* [TRECHO FORNECIDO]
--------------------------------------------------

Por Vladimir Aras
Cheguei a Utinga há 18 anos, numa segunda-feira ensolarada, 4 de outubro de 1993, dia da feira livre local. Como em todas as cidadezinhas do interior do Nordeste, a feira semanal ocorria nas ruas do centro, que ficavam apinhadas de gente vinda dos povoados e das localidades vizinhas, com suas frutas, verduras e animais para abate, roupas, tralhas e bugigangas.
Era meu primeiro dia de trabalho como promotor de Justiça. Eu lá com meus 22 anos. J. R., meu pai, me acompanhou na jornada de Salvador até minha comarca de lotação, que ficava a uns 90 km ao norte de Lençóis, na inesquecível e misteriosa Chapada Diamantina. Nunca ouvira falar de Utinga e jamais morara fora de casa. Pior, eu não sabia nada do que era ser Ministério Público.

--------------------------------------------------

* [REQUISITOS DA TAREFA] Reproduza, sem nenhuma alteração, a parte do relato sobre a chegada a Utinga que começa em "Por Vladimir Aras" e segue até "ser Ministério Público.", inclusive.

* [EXTRATO DOS DADOS]
--------------------------------------------------

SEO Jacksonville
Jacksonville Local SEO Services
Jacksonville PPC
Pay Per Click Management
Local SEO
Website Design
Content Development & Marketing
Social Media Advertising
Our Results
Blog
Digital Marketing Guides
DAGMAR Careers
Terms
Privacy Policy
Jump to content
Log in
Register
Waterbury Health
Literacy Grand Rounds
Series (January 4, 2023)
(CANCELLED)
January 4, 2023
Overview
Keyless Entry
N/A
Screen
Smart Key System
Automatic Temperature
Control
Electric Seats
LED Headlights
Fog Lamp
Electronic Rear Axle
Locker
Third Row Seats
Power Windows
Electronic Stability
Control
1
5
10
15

--------------------------------------------------

* [RESPOSTA]
Por Vladimir Aras
Cheguei a Utinga há 18 anos, numa segunda-feira ensolarada, 4 de outubro de 1993, dia da feira livre local. Como em todas as cidadezinhas do interior do Nordeste, a feira semanal ocorria nas ruas do centro, que ficavam apinhadas de gente vinda dos povoados e das localidades vizinhas, com suas frutas, verduras e animais para abate, roupas, tralhas e bugigangas.
Era meu primeiro dia de trabalho como promotor de Justiça. Eu lá com meus 22 anos. J. R., meu pai, me acompanhou na jornada de Salvador até minha comarca de lotação, que ficava a uns 90 km ao norte de Lençóis, na inesquecível e misteriosa Chapada Diamantina. Nunca ouvira falar de Utinga e jamais morara fora de casa. Pior, eu não sabia nada do que era ser Ministério Público.